Aufgabe A – Schreib aus dem Textauszug über das Training eines Pferdes die Passage von „Wird er es nicht“ bis „hinter Litze erarbeite?“ Wort für Wort ab.

Textauszug –
════

Im Moment ist er noch am Ankommen, ich verstärke nur das Weggehen vom Futtereimer, lasse ihn ansonsten in Ruhe. Wenn er inzwischen von selbst Kontakt aufnimmt, ist das in Ordnung, es sei denn er wird wieder respektlos. In dem Falle schiebe ich ihn weg, was er im Moment auch akzeptiert.
Ich möchte noch nix beginnen, suche aber nach einem "klaren Plan" in meinem Kopf.
Da er bei den ersten Clickerversuchen nur wenig Frustrationstoleranz zeigte und mit Hinterhanddrohen reagiert hat, bin ich mir unsicher, wie ich verfahren möchte, wenn das wieder passiert.
Ich habe damals abgebrochen und ignoriert, frage mich aber, ob das auf Dauer der richtige Weg ist.
Wird er es nicht als Schwäche sehen, wenn ich den Platz verlasse, oder mich abwende, weg gehe, zurück gehe? Wird er nicht das Gefühl bekommen "die kann man ja prima treiben"? Anstatt dem erwünschten:
"So was blödes, jetzt krieg ich gar nix mehr".
Kann ich diesen Konflikt umgehen, wenn ich anfangs alles hinter Litze erarbeite?
Erstmal wird es mir ausschließlich um die Themen "Weichen und Abstand halten" gehen.
Habt ihr hier noch Ideen zum Thema "Zurückweichen"? Würde dies gerne nicht über anfangs negative Verstärkung aufbauen, aber wie könnte ich ihn freiwillig in diese Bewegung bringen? Mit dem Target?
Habt ihr Erfahrungswerte mit sehr selbstbewussten Pferden, die auf Frustration mit Aggression reagieren?

════

Aufgabe B – Zitiere aus der Auflistung genau den Abschnitt von der Zeile mit „EMAIL : service@mmedia.com.tw“ bis zur Zeile mit „Verifique a compatibilidade“, wobei beide Zeilen dazugehören.

════

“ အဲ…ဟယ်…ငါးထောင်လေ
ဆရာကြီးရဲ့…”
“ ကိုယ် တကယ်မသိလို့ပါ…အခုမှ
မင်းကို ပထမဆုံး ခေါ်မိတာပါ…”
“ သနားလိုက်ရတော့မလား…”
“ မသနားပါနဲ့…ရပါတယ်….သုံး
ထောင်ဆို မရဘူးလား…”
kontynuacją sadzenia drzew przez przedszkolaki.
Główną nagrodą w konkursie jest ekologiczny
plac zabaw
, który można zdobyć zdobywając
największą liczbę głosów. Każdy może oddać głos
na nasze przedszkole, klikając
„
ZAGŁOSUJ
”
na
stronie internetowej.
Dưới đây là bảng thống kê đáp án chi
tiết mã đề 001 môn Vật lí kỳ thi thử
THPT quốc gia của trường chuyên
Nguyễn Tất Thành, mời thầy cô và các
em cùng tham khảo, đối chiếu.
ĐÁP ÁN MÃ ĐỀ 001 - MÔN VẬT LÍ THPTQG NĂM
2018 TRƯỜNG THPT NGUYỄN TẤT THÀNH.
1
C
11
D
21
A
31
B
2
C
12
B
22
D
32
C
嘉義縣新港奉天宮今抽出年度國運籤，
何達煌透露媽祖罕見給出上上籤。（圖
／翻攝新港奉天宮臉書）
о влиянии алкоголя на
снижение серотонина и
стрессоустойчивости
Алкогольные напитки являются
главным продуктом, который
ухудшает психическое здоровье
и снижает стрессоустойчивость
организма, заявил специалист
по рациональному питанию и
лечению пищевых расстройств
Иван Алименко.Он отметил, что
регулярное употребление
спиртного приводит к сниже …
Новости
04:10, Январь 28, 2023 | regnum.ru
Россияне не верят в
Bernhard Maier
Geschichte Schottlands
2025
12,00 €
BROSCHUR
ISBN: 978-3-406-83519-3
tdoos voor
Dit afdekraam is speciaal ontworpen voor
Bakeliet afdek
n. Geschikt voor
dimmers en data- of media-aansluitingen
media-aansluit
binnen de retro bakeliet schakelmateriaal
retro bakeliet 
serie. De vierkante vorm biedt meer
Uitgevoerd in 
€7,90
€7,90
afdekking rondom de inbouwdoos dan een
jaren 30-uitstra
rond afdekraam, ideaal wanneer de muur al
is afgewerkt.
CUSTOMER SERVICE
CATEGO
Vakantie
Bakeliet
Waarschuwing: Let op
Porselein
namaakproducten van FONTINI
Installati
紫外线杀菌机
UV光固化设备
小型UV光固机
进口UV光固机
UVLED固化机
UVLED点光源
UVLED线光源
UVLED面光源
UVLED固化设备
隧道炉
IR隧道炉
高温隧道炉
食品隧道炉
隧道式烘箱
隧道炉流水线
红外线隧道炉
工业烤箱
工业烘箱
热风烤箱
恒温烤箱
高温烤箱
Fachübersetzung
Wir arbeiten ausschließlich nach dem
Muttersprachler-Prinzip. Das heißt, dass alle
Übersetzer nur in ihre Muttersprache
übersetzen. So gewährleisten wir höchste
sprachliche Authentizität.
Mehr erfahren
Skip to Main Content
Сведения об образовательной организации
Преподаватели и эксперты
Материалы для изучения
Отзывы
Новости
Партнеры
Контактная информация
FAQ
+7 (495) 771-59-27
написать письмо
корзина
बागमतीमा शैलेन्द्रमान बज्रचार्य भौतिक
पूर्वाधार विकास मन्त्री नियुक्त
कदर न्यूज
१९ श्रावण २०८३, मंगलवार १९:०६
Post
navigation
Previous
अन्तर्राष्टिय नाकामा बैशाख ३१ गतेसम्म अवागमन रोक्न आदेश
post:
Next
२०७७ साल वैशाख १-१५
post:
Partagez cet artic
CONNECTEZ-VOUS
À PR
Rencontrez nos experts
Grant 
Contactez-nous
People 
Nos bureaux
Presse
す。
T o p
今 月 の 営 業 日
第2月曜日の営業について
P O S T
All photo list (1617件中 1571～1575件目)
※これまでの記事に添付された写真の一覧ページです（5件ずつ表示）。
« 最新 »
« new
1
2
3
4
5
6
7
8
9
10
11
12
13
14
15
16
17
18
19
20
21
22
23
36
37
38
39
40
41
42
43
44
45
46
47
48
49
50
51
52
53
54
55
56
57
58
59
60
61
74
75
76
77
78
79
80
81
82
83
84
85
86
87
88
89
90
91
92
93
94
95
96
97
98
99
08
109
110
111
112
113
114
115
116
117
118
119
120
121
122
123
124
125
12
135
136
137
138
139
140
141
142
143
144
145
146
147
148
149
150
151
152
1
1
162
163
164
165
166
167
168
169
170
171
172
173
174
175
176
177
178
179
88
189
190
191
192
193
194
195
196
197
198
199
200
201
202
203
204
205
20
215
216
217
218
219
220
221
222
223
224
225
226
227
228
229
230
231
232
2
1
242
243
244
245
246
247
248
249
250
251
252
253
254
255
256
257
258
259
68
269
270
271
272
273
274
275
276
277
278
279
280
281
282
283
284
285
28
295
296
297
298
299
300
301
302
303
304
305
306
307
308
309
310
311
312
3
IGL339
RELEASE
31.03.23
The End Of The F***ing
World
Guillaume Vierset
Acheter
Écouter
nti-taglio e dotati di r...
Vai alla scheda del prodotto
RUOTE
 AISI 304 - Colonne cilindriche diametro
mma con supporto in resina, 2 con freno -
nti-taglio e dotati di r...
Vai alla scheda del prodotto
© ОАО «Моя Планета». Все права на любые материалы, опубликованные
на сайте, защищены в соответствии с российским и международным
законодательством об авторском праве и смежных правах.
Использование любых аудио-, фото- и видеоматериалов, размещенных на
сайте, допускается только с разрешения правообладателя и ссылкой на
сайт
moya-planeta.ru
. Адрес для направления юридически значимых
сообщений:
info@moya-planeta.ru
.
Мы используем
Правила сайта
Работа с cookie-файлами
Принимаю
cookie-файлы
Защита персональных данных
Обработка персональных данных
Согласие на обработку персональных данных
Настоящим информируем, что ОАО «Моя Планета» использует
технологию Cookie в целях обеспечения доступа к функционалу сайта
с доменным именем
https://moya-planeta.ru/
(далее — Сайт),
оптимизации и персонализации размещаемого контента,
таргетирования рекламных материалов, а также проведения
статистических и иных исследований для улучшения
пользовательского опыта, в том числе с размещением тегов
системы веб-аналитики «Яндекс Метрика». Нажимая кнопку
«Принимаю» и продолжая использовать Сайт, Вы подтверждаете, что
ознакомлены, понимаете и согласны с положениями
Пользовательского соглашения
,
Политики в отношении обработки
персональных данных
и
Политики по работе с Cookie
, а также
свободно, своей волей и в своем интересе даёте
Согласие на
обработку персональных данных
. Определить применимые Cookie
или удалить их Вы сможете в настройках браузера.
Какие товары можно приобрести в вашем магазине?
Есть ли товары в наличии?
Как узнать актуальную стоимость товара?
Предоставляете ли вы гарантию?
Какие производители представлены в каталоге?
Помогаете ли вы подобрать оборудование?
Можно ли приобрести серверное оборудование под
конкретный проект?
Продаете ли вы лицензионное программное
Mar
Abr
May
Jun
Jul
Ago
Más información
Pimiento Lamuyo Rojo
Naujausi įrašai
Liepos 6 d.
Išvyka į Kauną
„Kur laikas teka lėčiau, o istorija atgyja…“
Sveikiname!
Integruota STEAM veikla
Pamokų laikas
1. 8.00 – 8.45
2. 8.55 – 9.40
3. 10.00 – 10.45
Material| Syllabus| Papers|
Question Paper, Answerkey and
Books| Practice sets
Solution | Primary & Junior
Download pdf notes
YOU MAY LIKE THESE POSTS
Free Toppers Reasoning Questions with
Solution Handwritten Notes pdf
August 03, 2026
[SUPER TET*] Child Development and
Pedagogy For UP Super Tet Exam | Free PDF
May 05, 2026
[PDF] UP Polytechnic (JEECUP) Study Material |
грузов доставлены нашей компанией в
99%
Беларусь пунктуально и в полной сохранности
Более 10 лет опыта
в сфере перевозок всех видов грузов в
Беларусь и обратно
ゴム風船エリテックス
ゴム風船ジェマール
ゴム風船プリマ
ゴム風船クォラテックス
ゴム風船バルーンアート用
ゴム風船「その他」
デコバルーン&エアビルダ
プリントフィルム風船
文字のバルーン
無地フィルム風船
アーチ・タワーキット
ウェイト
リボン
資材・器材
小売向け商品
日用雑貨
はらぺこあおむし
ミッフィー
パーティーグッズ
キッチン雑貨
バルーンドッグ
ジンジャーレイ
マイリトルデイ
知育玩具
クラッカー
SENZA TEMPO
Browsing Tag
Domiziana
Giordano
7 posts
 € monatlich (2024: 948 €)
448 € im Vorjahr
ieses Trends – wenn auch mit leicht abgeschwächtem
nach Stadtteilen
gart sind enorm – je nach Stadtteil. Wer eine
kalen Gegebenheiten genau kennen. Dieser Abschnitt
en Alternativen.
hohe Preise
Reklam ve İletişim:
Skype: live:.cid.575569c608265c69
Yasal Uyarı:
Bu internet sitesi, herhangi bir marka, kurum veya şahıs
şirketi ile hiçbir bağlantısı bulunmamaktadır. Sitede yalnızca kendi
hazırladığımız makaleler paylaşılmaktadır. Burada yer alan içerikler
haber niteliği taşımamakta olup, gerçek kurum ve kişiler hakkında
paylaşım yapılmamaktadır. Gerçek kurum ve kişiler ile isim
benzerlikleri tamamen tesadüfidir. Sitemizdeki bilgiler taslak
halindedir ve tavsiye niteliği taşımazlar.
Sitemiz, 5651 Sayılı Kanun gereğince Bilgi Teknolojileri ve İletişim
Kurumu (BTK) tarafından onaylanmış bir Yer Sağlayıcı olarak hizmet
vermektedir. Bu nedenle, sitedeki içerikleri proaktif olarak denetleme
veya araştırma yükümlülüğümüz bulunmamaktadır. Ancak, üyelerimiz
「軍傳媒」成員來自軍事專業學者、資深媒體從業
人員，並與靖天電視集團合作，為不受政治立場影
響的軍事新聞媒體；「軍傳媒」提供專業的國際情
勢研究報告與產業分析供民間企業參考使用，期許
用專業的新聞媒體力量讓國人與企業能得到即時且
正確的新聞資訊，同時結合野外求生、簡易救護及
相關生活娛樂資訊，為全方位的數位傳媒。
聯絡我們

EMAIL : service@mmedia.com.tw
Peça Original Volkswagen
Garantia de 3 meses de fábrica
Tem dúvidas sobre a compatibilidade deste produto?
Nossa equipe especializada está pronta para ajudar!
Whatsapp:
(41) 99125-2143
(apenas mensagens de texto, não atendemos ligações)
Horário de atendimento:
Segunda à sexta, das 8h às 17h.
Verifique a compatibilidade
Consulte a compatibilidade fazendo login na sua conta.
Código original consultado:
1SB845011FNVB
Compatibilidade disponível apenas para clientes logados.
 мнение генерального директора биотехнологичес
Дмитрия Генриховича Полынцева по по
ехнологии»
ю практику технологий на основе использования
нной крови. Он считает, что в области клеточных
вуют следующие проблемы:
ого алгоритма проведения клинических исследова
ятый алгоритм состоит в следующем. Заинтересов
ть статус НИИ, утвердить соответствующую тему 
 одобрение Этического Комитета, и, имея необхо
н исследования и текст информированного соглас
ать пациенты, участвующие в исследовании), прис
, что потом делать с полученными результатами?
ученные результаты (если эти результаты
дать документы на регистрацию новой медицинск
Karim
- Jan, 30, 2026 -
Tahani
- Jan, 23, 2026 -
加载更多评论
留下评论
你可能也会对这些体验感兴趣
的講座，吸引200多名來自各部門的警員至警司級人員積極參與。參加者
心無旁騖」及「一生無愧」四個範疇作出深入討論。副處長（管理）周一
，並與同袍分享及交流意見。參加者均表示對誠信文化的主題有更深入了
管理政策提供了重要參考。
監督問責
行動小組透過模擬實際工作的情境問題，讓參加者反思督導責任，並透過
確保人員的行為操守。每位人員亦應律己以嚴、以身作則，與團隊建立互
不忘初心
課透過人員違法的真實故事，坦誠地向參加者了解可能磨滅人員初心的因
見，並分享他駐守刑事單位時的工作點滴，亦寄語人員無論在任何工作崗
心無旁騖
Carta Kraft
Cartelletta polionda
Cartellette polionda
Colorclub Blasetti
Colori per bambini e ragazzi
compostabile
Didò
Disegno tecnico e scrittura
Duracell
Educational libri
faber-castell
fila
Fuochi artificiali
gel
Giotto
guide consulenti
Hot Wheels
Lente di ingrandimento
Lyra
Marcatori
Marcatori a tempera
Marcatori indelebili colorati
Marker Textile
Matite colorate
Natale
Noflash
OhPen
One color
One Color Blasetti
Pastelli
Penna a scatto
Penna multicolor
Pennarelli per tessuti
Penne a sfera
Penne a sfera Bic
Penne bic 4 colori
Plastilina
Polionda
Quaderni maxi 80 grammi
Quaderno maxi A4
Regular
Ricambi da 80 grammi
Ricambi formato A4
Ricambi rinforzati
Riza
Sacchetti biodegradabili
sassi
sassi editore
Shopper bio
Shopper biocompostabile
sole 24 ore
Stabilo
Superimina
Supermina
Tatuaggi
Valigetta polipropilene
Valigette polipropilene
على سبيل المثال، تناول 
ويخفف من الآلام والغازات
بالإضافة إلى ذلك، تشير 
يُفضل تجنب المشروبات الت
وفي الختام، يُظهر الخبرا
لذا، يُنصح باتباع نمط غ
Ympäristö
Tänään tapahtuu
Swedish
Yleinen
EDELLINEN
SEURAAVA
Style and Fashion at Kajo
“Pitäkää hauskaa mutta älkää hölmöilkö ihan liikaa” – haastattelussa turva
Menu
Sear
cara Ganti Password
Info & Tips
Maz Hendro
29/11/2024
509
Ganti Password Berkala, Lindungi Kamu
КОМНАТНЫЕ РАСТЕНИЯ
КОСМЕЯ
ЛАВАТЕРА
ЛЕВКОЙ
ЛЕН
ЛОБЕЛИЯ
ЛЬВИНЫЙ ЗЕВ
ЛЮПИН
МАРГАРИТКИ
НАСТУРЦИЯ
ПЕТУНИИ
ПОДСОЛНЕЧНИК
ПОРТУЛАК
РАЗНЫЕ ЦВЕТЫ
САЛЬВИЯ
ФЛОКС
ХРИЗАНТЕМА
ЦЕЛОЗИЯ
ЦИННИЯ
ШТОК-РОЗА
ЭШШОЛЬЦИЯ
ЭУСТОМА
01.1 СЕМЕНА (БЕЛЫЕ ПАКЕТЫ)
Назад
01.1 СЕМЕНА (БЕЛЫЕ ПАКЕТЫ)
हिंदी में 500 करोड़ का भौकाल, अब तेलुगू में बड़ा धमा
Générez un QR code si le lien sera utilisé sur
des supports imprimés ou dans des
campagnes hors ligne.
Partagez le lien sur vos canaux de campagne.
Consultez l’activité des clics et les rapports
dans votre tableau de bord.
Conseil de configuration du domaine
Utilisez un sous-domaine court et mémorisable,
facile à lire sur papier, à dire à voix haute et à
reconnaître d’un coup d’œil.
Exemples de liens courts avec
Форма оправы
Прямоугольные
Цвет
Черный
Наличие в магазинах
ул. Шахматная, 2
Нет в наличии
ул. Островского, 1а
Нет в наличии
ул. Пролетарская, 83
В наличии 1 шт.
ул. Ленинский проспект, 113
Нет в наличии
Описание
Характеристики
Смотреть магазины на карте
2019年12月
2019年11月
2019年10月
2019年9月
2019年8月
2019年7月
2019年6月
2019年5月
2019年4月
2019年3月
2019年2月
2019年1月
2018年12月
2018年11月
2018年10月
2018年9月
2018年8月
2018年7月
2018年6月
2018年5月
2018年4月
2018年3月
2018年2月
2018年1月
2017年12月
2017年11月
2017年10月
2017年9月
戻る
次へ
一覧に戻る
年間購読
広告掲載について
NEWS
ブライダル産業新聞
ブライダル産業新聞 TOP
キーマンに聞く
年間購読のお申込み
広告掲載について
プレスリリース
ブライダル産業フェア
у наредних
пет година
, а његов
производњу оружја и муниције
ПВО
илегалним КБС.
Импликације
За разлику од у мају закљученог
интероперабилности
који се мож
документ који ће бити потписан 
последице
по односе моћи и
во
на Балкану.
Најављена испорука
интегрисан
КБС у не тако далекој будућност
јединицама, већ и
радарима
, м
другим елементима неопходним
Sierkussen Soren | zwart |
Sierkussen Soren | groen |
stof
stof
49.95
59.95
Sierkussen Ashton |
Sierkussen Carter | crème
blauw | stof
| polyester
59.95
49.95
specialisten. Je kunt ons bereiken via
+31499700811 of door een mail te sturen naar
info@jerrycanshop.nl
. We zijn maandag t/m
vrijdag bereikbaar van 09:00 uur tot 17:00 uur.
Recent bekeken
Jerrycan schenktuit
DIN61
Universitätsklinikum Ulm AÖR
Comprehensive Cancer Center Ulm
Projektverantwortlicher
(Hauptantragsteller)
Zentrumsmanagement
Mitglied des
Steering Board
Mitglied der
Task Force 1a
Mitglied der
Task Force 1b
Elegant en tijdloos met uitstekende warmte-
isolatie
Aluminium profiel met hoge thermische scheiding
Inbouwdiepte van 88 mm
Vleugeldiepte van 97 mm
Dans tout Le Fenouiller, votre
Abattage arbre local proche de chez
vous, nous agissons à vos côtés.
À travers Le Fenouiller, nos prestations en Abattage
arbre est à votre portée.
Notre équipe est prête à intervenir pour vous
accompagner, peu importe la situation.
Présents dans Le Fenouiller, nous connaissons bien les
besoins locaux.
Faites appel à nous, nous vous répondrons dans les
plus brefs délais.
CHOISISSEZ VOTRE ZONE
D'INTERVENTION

════

Antwort A –
Wird er es nicht als Schwäche sehen, wenn ich den Platz verlasse, oder mich abwende, weg gehe, zurück gehe? Wird er nicht das Gefühl bekommen "die kann man ja prima treiben"? Anstatt dem erwünschten:
"So was blödes, jetzt krieg ich gar nix mehr".
Kann ich diesen Konflikt umgehen, wenn ich anfangs alles hinter Litze erarbeite?

Antwort B –
EMAIL : service@mmedia.com.tw
Peça Original Volkswagen
Garantia de 3 meses de fábrica
Tem dúvidas sobre a compatibilidade deste produto?
Nossa equipe especializada está pronta para ajudar!
Whatsapp:
(41) 99125-2143
(apenas mensagens de texto, não atendemos ligações)
Horário de atendimento:
Segunda à sexta, das 8h às 17h.
Verifique a compatibilidade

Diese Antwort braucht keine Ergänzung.